WHAT TO WORK ON:
Copy the text of every one of the records below, word for word and line by line, and leave the pictures out of your answer.

Excerpts from a dataset
★ ★ ★

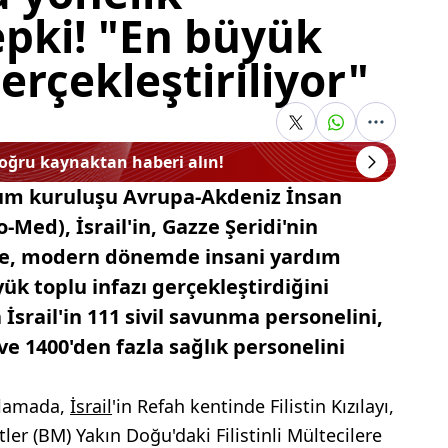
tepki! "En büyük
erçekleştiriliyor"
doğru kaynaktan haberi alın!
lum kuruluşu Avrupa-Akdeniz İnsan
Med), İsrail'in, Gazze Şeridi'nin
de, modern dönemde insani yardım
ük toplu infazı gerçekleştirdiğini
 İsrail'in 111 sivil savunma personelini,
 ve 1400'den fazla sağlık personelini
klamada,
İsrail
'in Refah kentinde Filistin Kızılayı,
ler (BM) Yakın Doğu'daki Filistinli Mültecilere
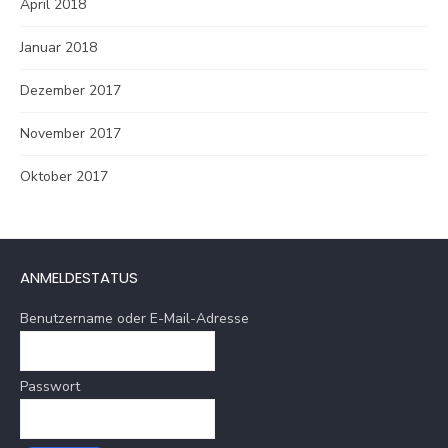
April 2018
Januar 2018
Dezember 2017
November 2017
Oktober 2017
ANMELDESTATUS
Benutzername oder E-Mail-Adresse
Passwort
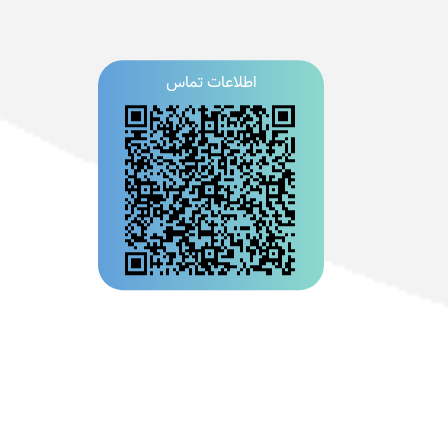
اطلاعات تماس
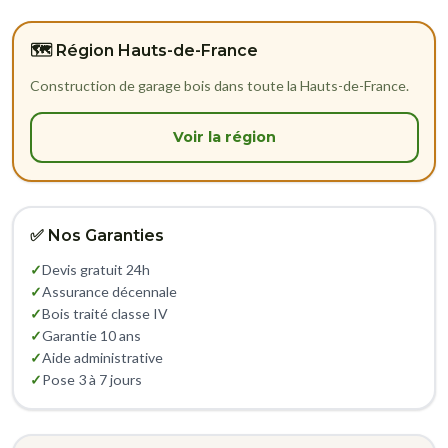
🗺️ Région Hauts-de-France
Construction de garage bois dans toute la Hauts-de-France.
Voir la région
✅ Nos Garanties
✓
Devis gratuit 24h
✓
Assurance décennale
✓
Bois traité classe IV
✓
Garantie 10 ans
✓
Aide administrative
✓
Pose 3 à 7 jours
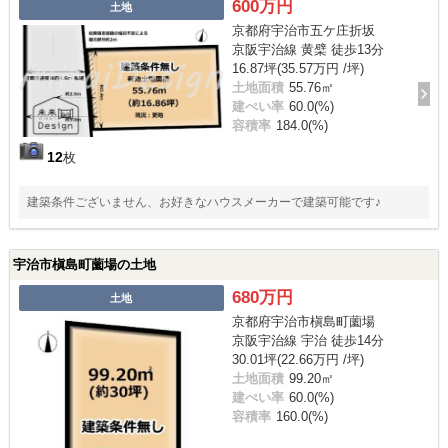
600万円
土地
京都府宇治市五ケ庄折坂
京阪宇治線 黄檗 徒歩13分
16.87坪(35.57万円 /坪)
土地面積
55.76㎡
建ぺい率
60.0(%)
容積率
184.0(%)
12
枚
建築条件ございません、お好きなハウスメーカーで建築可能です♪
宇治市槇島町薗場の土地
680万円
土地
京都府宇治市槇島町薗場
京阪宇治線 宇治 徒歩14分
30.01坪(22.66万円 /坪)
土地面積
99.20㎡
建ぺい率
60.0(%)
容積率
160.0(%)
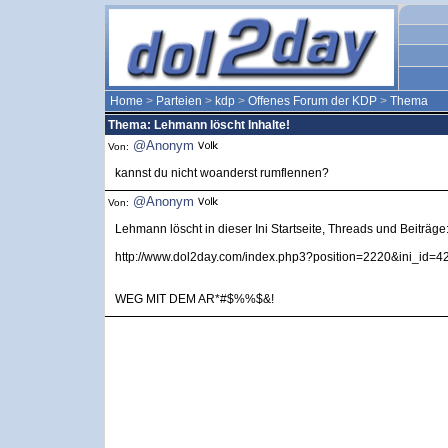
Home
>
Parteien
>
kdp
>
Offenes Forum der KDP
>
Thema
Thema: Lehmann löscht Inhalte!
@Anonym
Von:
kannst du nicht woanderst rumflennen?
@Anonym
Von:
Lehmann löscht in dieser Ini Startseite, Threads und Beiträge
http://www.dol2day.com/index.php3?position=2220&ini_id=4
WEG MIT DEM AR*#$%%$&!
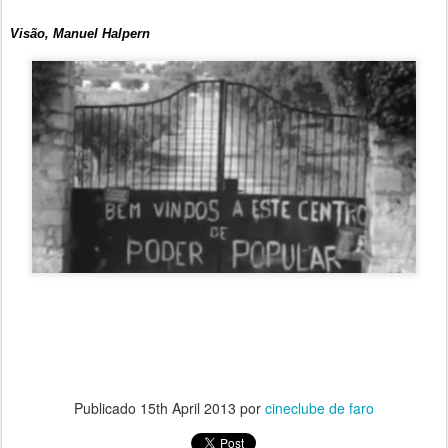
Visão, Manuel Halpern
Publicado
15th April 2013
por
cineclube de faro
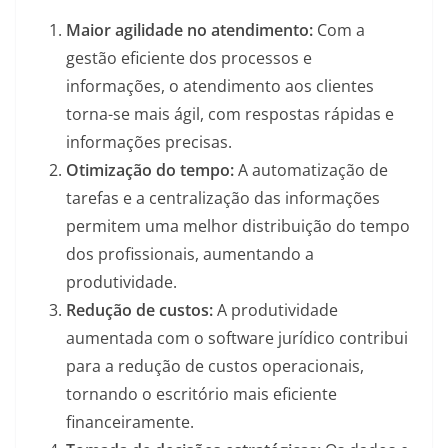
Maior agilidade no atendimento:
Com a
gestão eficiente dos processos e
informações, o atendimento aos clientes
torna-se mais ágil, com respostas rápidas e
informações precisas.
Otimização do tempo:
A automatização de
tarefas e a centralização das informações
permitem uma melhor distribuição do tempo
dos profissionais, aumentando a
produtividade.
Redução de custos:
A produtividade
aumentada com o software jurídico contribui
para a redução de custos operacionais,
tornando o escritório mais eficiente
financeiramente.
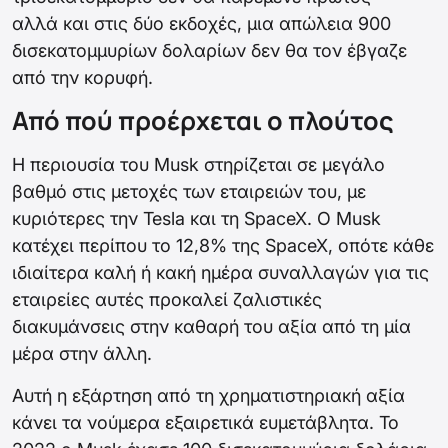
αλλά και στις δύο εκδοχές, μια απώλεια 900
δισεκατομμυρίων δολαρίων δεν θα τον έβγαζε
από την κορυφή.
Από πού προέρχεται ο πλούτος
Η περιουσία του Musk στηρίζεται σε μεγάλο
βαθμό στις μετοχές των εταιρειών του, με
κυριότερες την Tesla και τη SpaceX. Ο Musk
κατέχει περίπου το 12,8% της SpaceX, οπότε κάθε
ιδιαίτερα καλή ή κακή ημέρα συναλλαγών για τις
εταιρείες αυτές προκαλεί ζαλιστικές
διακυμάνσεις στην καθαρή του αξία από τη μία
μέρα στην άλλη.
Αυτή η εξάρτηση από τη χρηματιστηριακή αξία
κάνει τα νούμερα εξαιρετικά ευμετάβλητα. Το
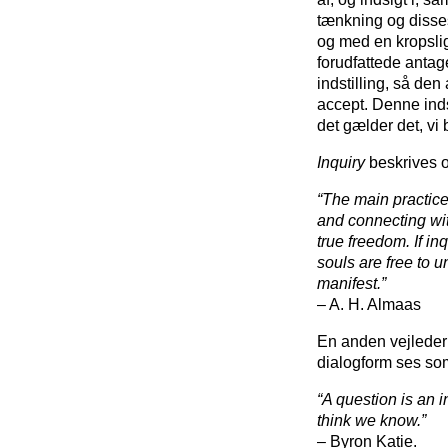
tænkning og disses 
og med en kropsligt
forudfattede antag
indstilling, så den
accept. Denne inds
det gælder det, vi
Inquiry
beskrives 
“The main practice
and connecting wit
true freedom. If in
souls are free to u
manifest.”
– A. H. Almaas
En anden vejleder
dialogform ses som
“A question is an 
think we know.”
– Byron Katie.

★ ★ ★

OUTPUT OF THE EXERCISE:
tepki! "En büyük
erçekleştiriliyor"
doğru kaynaktan haberi alın!
lum kuruluşu Avrupa-Akdeniz İnsan
Med), İsrail'in, Gazze Şeridi'nin
de, modern dönemde insani yardım
ük toplu infazı gerçekleştirdiğini
 İsrail'in 111 sivil savunma personelini,
 ve 1400'den fazla sağlık personelini
klamada,
İsrail
'in Refah kentinde Filistin Kızılayı,
ler (BM) Yakın Doğu'daki Filistinli Mültecilere
April 2018
Januar 2018
Dezember 2017
November 2017
Oktober 2017
ANMELDESTATUS
Benutzername oder E-Mail-Adresse
Passwort
اطلاعات تماس
🗺️ Région Hauts-de-France
Construction de garage bois dans toute la Hauts-de-France.
Voir la région
✅ Nos Garanties
✓
Devis gratuit 24h
✓
Assurance décennale
✓
Bois traité classe IV
✓
Garantie 10 ans
✓
Aide administrative
✓
Pose 3 à 7 jours
600万円
土地
京都府宇治市五ケ庄折坂
京阪宇治線 黄檗 徒歩13分
16.87坪(35.57万円 /坪)
土地面積
55.76㎡
建ぺい率
60.0(%)
容積率
184.0(%)
12
枚
建築条件ございません、お好きなハウスメーカーで建築可能です♪
宇治市槇島町薗場の土地
680万円
土地
京都府宇治市槇島町薗場
京阪宇治線 宇治 徒歩14分
30.01坪(22.66万円 /坪)
土地面積
99.20㎡
建ぺい率
60.0(%)
容積率
160.0(%)
Home
>
Parteien
>
kdp
>
Offenes Forum der KDP
>
Thema
Thema: Lehmann löscht Inhalte!
@Anonym
Von:
kannst du nicht woanderst rumflennen?
@Anonym
Von:
Lehmann löscht in dieser Ini Startseite, Threads und Beiträge
http://www.dol2day.com/index.php3?position=2220&ini_id=4
WEG MIT DEM AR*#$%%$&!
Visão, Manuel Halpern
Publicado
15th April 2013
por
cineclube de faro
Maior agilidade no atendimento:
Com a
gestão eficiente dos processos e
informações, o atendimento aos clientes
torna-se mais ágil, com respostas rápidas e
informações precisas.
Otimização do tempo:
A automatização de
tarefas e a centralização das informações
permitem uma melhor distribuição do tempo
dos profissionais, aumentando a
produtividade.
Redução de custos:
A produtividade
aumentada com o software jurídico contribui
para a redução de custos operacionais,
tornando o escritório mais eficiente
financeiramente.
αλλά και στις δύο εκδοχές, μια απώλεια 900
δισεκατομμυρίων δολαρίων δεν θα τον έβγαζε
από την κορυφή.
Από πού προέρχεται ο πλούτος
Η περιουσία του Musk στηρίζεται σε μεγάλο
βαθμό στις μετοχές των εταιρειών του, με
κυριότερες την Tesla και τη SpaceX. Ο Musk
κατέχει περίπου το 12,8% της SpaceX, οπότε κάθε
ιδιαίτερα καλή ή κακή ημέρα συναλλαγών για τις
εταιρείες αυτές προκαλεί ζαλιστικές
διακυμάνσεις στην καθαρή του αξία από τη μία
μέρα στην άλλη.
Αυτή η εξάρτηση από τη χρηματιστηριακή αξία
κάνει τα νούμερα εξαιρετικά ευμετάβλητα. Το
tænkning og disses 
og med en kropsligt
forudfattede antag
indstilling, så den
accept. Denne inds
det gælder det, vi
Inquiry
beskrives 
“The main practice
and connecting wit
true freedom. If in
souls are free to u
manifest.”
– A. H. Almaas
En anden vejleder
dialogform ses som
“A question is an 
think we know.”
– Byron Katie.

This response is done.